The Bolognese received these words, spoken with all the formality and grace of the Italian language, without the least offence. Indeed, he returned the servant's obvious affection with a loving glance.

"Indeed, I know your worth, Bonino. You have reason on your side."

"Reason, indeed I have, sir. This adventure is beneath you—you who have so much. Besides, I foresee disaster for you among the three of them. Indeed, sir," continued the valet desperately, "what worth or merit have they so to engross your attention?"

"Very little indeed, as I think, Bonino," agreed Signor Miola. "A most ordinary affair, save in a few details. The truth is that I was not so satisfied as you—as anyone supposed—in that splendid life of mine in Bologna. It was dry and hollow. One wearied of the pedantry, the intrigues, even of the artificial merriments."

"So one understands, signore, but this! What substitute is this—for anything?"

"You must return to Italy if you are wearied, Bonino. I shall go on alone until, one way or another, the little drama ends."

"You know that I cannot leave you, signore. You know that my letters, reports home keep your family satisfied."

"Yes, yes. You are very useful," smiled the young man. "You manage everything extremely well. I should find it difficult to travel incognito without you. There is no more to be said than that, Bonino. Take the valise down to the carriage and tell the postillion my destination is Wilhelmsruhe in the Forest, a former hunting box of some small pretensions near Rippoldsau—"

"Where your aunt is staying, sir?" asked the servant, wisely accepting defeat with a jest.

"So your English is better than I thought, you rascal. You not only overheard, but understood all my conversation!"

"How else could I have confirmed your story?"

"I gave you hints enough for that, Bonino. The Englishman is so dense, and so bewildered with passion that he never grasped the significance of your presence in the other room."

"Yet he was shrewd enough, signore, to probe you as to their appearance."

"A desperate kind of shrewdness, Bonino. He was forcing himself to be suspicious, against his native credulity. He has never done anything of this kind before—is rash enough to travel alone and to rely on court introductions and the police. Of course no one takes any interest in his case. He is put off everywhere with lies."

"It is certainly amazing, signore, that he accepted the tale you told him of your eccentric relation."
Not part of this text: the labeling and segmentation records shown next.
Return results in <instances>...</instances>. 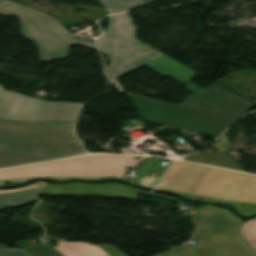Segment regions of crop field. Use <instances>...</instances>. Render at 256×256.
<instances>
[{
    "label": "crop field",
    "instance_id": "8a807250",
    "mask_svg": "<svg viewBox=\"0 0 256 256\" xmlns=\"http://www.w3.org/2000/svg\"><path fill=\"white\" fill-rule=\"evenodd\" d=\"M127 93L146 121L216 137L255 106L215 83L177 106Z\"/></svg>",
    "mask_w": 256,
    "mask_h": 256
},
{
    "label": "crop field",
    "instance_id": "ac0d7876",
    "mask_svg": "<svg viewBox=\"0 0 256 256\" xmlns=\"http://www.w3.org/2000/svg\"><path fill=\"white\" fill-rule=\"evenodd\" d=\"M74 124L0 120V168L86 154L73 136Z\"/></svg>",
    "mask_w": 256,
    "mask_h": 256
},
{
    "label": "crop field",
    "instance_id": "34b2d1b8",
    "mask_svg": "<svg viewBox=\"0 0 256 256\" xmlns=\"http://www.w3.org/2000/svg\"><path fill=\"white\" fill-rule=\"evenodd\" d=\"M159 187L256 203V176L173 161Z\"/></svg>",
    "mask_w": 256,
    "mask_h": 256
},
{
    "label": "crop field",
    "instance_id": "412701ff",
    "mask_svg": "<svg viewBox=\"0 0 256 256\" xmlns=\"http://www.w3.org/2000/svg\"><path fill=\"white\" fill-rule=\"evenodd\" d=\"M98 47L110 57L107 73L120 93L125 91L117 78L164 56L136 38V27L129 15L110 16L109 29L98 38Z\"/></svg>",
    "mask_w": 256,
    "mask_h": 256
},
{
    "label": "crop field",
    "instance_id": "f4fd0767",
    "mask_svg": "<svg viewBox=\"0 0 256 256\" xmlns=\"http://www.w3.org/2000/svg\"><path fill=\"white\" fill-rule=\"evenodd\" d=\"M16 15L20 18L22 37L36 43L40 49L41 62L68 57L69 47L80 44L94 48V43L79 40L55 18L39 10L2 0L0 15Z\"/></svg>",
    "mask_w": 256,
    "mask_h": 256
},
{
    "label": "crop field",
    "instance_id": "dd49c442",
    "mask_svg": "<svg viewBox=\"0 0 256 256\" xmlns=\"http://www.w3.org/2000/svg\"><path fill=\"white\" fill-rule=\"evenodd\" d=\"M142 159L116 155H90L82 158L0 171V179L33 176H123Z\"/></svg>",
    "mask_w": 256,
    "mask_h": 256
},
{
    "label": "crop field",
    "instance_id": "e52e79f7",
    "mask_svg": "<svg viewBox=\"0 0 256 256\" xmlns=\"http://www.w3.org/2000/svg\"><path fill=\"white\" fill-rule=\"evenodd\" d=\"M194 239L203 244L180 248L160 256H256L237 232L240 224L198 214Z\"/></svg>",
    "mask_w": 256,
    "mask_h": 256
},
{
    "label": "crop field",
    "instance_id": "d8731c3e",
    "mask_svg": "<svg viewBox=\"0 0 256 256\" xmlns=\"http://www.w3.org/2000/svg\"><path fill=\"white\" fill-rule=\"evenodd\" d=\"M84 105L42 101L5 91L0 85V119L33 124L76 122Z\"/></svg>",
    "mask_w": 256,
    "mask_h": 256
},
{
    "label": "crop field",
    "instance_id": "5a996713",
    "mask_svg": "<svg viewBox=\"0 0 256 256\" xmlns=\"http://www.w3.org/2000/svg\"><path fill=\"white\" fill-rule=\"evenodd\" d=\"M140 192V190L131 189L119 183L109 185L69 183L63 185H47L41 195H99L134 198Z\"/></svg>",
    "mask_w": 256,
    "mask_h": 256
},
{
    "label": "crop field",
    "instance_id": "3316defc",
    "mask_svg": "<svg viewBox=\"0 0 256 256\" xmlns=\"http://www.w3.org/2000/svg\"><path fill=\"white\" fill-rule=\"evenodd\" d=\"M146 66L164 76H170L182 83H188L189 86L186 87V89L193 94L203 90L190 81L195 77L197 72L187 68L168 56H164Z\"/></svg>",
    "mask_w": 256,
    "mask_h": 256
},
{
    "label": "crop field",
    "instance_id": "28ad6ade",
    "mask_svg": "<svg viewBox=\"0 0 256 256\" xmlns=\"http://www.w3.org/2000/svg\"><path fill=\"white\" fill-rule=\"evenodd\" d=\"M43 187L44 186H38L25 190L0 194V210L7 207H16L36 201V198Z\"/></svg>",
    "mask_w": 256,
    "mask_h": 256
},
{
    "label": "crop field",
    "instance_id": "d1516ede",
    "mask_svg": "<svg viewBox=\"0 0 256 256\" xmlns=\"http://www.w3.org/2000/svg\"><path fill=\"white\" fill-rule=\"evenodd\" d=\"M186 160L204 164H211L213 166L222 168L244 171L240 165H238L234 160H232L229 156L223 153H196L191 156H187Z\"/></svg>",
    "mask_w": 256,
    "mask_h": 256
},
{
    "label": "crop field",
    "instance_id": "22f410ed",
    "mask_svg": "<svg viewBox=\"0 0 256 256\" xmlns=\"http://www.w3.org/2000/svg\"><path fill=\"white\" fill-rule=\"evenodd\" d=\"M56 249L65 256H109L99 247L88 243H59Z\"/></svg>",
    "mask_w": 256,
    "mask_h": 256
},
{
    "label": "crop field",
    "instance_id": "cbeb9de0",
    "mask_svg": "<svg viewBox=\"0 0 256 256\" xmlns=\"http://www.w3.org/2000/svg\"><path fill=\"white\" fill-rule=\"evenodd\" d=\"M106 8L129 10L134 7L144 6L160 0H99Z\"/></svg>",
    "mask_w": 256,
    "mask_h": 256
},
{
    "label": "crop field",
    "instance_id": "5142ce71",
    "mask_svg": "<svg viewBox=\"0 0 256 256\" xmlns=\"http://www.w3.org/2000/svg\"><path fill=\"white\" fill-rule=\"evenodd\" d=\"M156 189H163V188L156 187ZM164 190H168V189H164ZM178 193H180V192H178ZM180 194L184 195V193H180ZM186 196H188L191 199L204 200V201H212V202L225 201V200L209 198V197H204V196H198V195L187 194ZM228 202H231V201H228ZM232 203H235L236 206L238 207V209L240 210V212L245 215H252L256 212V204H254V203H242V202H232Z\"/></svg>",
    "mask_w": 256,
    "mask_h": 256
},
{
    "label": "crop field",
    "instance_id": "d9b57169",
    "mask_svg": "<svg viewBox=\"0 0 256 256\" xmlns=\"http://www.w3.org/2000/svg\"><path fill=\"white\" fill-rule=\"evenodd\" d=\"M238 232L256 251V218L246 221Z\"/></svg>",
    "mask_w": 256,
    "mask_h": 256
},
{
    "label": "crop field",
    "instance_id": "733c2abd",
    "mask_svg": "<svg viewBox=\"0 0 256 256\" xmlns=\"http://www.w3.org/2000/svg\"><path fill=\"white\" fill-rule=\"evenodd\" d=\"M200 213L209 215V216H213V217H217V218H221V219H225V220H229V221H233V222H237V223H241V224L244 223V221L234 217L227 210L217 208V207L203 206Z\"/></svg>",
    "mask_w": 256,
    "mask_h": 256
},
{
    "label": "crop field",
    "instance_id": "4a817a6b",
    "mask_svg": "<svg viewBox=\"0 0 256 256\" xmlns=\"http://www.w3.org/2000/svg\"><path fill=\"white\" fill-rule=\"evenodd\" d=\"M31 256H62L51 246L43 247L42 245H37L33 248L25 250Z\"/></svg>",
    "mask_w": 256,
    "mask_h": 256
},
{
    "label": "crop field",
    "instance_id": "bc2a9ffb",
    "mask_svg": "<svg viewBox=\"0 0 256 256\" xmlns=\"http://www.w3.org/2000/svg\"><path fill=\"white\" fill-rule=\"evenodd\" d=\"M49 178H53V179H59V180H63V179H69V178H79V179H87V180H97V179H101L104 177H49ZM116 178H122V177H116ZM29 178H23V179H9V180H0V185L5 184L6 182H18V181H25Z\"/></svg>",
    "mask_w": 256,
    "mask_h": 256
},
{
    "label": "crop field",
    "instance_id": "214f88e0",
    "mask_svg": "<svg viewBox=\"0 0 256 256\" xmlns=\"http://www.w3.org/2000/svg\"><path fill=\"white\" fill-rule=\"evenodd\" d=\"M100 248L107 252L110 256H125L117 249L110 246H101Z\"/></svg>",
    "mask_w": 256,
    "mask_h": 256
},
{
    "label": "crop field",
    "instance_id": "92a150f3",
    "mask_svg": "<svg viewBox=\"0 0 256 256\" xmlns=\"http://www.w3.org/2000/svg\"><path fill=\"white\" fill-rule=\"evenodd\" d=\"M0 256H27L22 251L12 250V251H1Z\"/></svg>",
    "mask_w": 256,
    "mask_h": 256
},
{
    "label": "crop field",
    "instance_id": "dafd665d",
    "mask_svg": "<svg viewBox=\"0 0 256 256\" xmlns=\"http://www.w3.org/2000/svg\"><path fill=\"white\" fill-rule=\"evenodd\" d=\"M38 185H44V184H34V185H30V186H27V187H24V188L38 186ZM24 188H22V189H24ZM14 190H20V189H14ZM14 190H0V193H6V192L14 191Z\"/></svg>",
    "mask_w": 256,
    "mask_h": 256
},
{
    "label": "crop field",
    "instance_id": "00972430",
    "mask_svg": "<svg viewBox=\"0 0 256 256\" xmlns=\"http://www.w3.org/2000/svg\"><path fill=\"white\" fill-rule=\"evenodd\" d=\"M109 13H122V12H128V11H121V10H114V9H108Z\"/></svg>",
    "mask_w": 256,
    "mask_h": 256
},
{
    "label": "crop field",
    "instance_id": "a9b5d70f",
    "mask_svg": "<svg viewBox=\"0 0 256 256\" xmlns=\"http://www.w3.org/2000/svg\"><path fill=\"white\" fill-rule=\"evenodd\" d=\"M22 249H25V248H28L30 246H32L31 244L29 243H25V244H18Z\"/></svg>",
    "mask_w": 256,
    "mask_h": 256
},
{
    "label": "crop field",
    "instance_id": "4177f3b9",
    "mask_svg": "<svg viewBox=\"0 0 256 256\" xmlns=\"http://www.w3.org/2000/svg\"><path fill=\"white\" fill-rule=\"evenodd\" d=\"M1 1V0H0Z\"/></svg>",
    "mask_w": 256,
    "mask_h": 256
}]
</instances>
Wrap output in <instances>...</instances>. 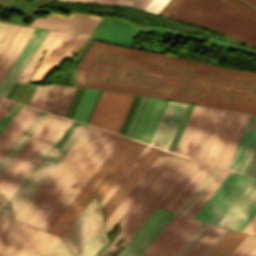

"Yes, but I am not inclined to laugh at him, Bonino. Now, be on your way. I shall follow."

Left alone, the young man stood thoughtfully, looking down into the street where other travellers arrived and departed as the post-coach put in to change horses. Mr. Campion had left the active scene, and was certainly by now on his way to Donauschingen, a twenty-six hour journey from Stuttgart, and the wretched man already broken by fatigue—

"For his part," mused Signor Miola, "a renewal of the war would be a lucky fortune for him, a chance of an honourable death."